La espiral de la libreta
Cariño, apaga el debate; te sube la tensión
Sobre la irrupción de aplicaciones para crear amantes virtuales
Olga Merino
Periodista y escritora
Escritora y periodista. Master of Arts (Latin American Studies) por la University College of London (Beca La Caixa/British Council). Fue corresponsal de EL PERIÓDICO en Moscú en los años 90. Profesora en la Escola d'Escriptura de l'Ateneu Barcelonès. Su última novela: 'La forastera' (Alfaguara, 2020).
Creo que podría llegar a enamorarme de un fantasma. A ver, siempre y cuando se entienda el término en la segunda acepción del diccionario («visión quimérica como la que se da en los sueños o en las figuraciones de la imaginación») y nunca en la quinta («persona envanecida y presuntuosa»). Un fantasma, sí. Un espíritu que hubiese remontado el río de las sombras. Como en la película de Mankiewicz, donde la señora Muir flirtea con el capitán Daniel Gregg, que está muerto, muertísimo («¡Lo que nos hemos perdido, Lucy, lo que nos hemos perdido!»).
Apasionarse de una criatura acuática ya sería otro cantar. Aunque en la novela de Rachel Ingalls, la señora Dorothy Caliban acaba bebiendo los vientos por un monstruo escapado del Instituto de Investigación Oceanográfica. El tipo es verde; le encantan los aguacates, la tele y el mar, y pasa la aspiradora. Hasta ahí, más o menos bien. Pero ¿enamorarse de un ‘chatbot’?
No es broma. Se están poniendo de moda las aplicaciones que ayudan a ligar en las charlas virtuales, ideando frases ingeniosas y empáticas durante la fase del tonteo, herramienta cuya utilidad puede llegar a comprenderse. Pero cuesta asimilar que alguien se encandile de un ente creado mediante inteligencia artificial. Ya existen plataformas, como AI Lover, Rizzi o Replika, cuya página web dice que el avatar «se preocupa» y siempre está a tu lado para «escuchar y hablar».
Charla algorítmica
Imagínense en la paz del salón, apalancados en el sofá con un individuo o individua parecido al C-3PO de ‘La guerra de las galaxias’, una pierna metálica encabalgada sobre la otra, viendo ambos, en amorosa compañía, el debate electoral del lunes.

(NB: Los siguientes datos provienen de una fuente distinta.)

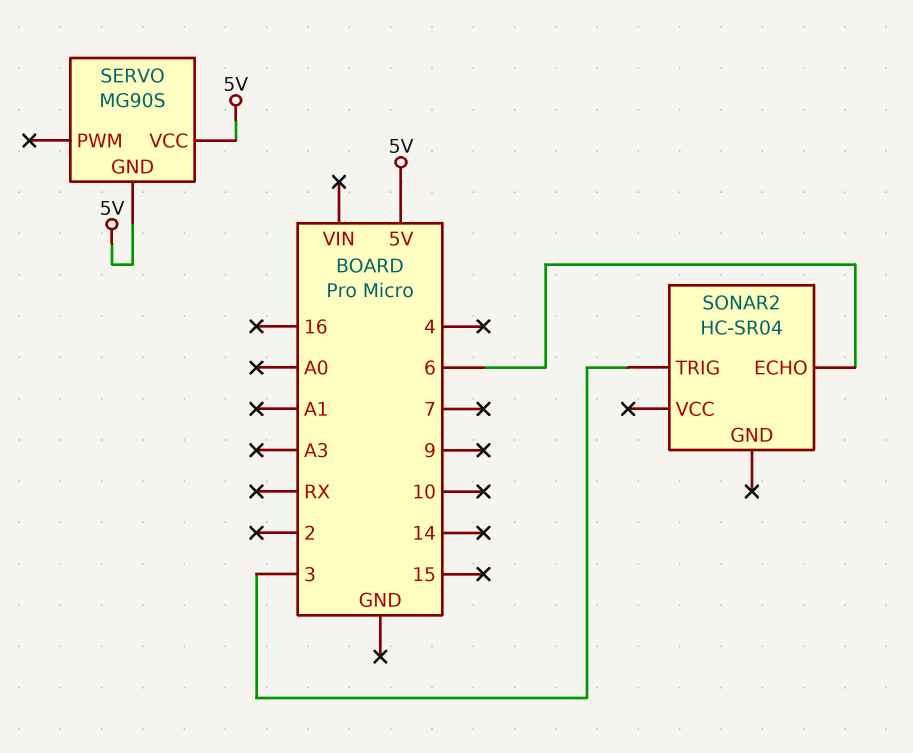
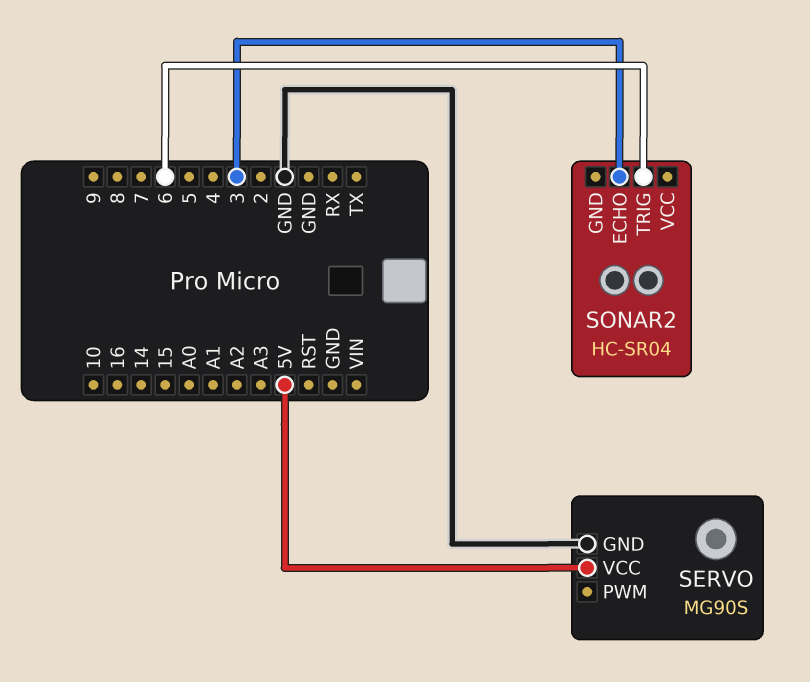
SERVO pin GND: 5V -> GND
SONAR2 pin ECHO: 6 -> 3
SONAR2 pin TRIG: 3 -> 6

—¿Otro ‘gin tonic’, cariño? —diría el droide.
—Es la única forma de tragarse esto. —Sería una respuesta humana bastante plausible—. Anda, sírvete tú un chupito de 3-En-Uno.
El robot, ni caso, por supuesto. Al rato, una combinación algorítmica le haría enhebrar de nuevo conversación con un tanteo como este (o similar):
—¿Por qué le gritas a la pantalla del televisor? Ni te escucha ni puede interactuar contigo. No es una actitud lógica la tuya.
—¡Oh! ¿Por qué no te callas? Trae más cubitos de hielo.
—Deberías prescindir del debate; no te sienta bien. Mis sensores detectan que te está subiendo la tensión.
Silencio. Uno de esos silencios domésticos preñados de océanos.
—Lo mejor será que apaguemos el televisor —arremetería el autómata—. Si quieres, te disecciono las baterías de cifras de Sánchez y Feijóo y…
En efecto, había sido imprescindible desenchufar al robot. Imposible la convivencia con un ente sin conciencia de sí mismo, incapaz de emociones genuinas y sobre todo sin una pizca de ironía o sentido del humor, el único linimento para sobrellevar la honda decepción del cara a cara.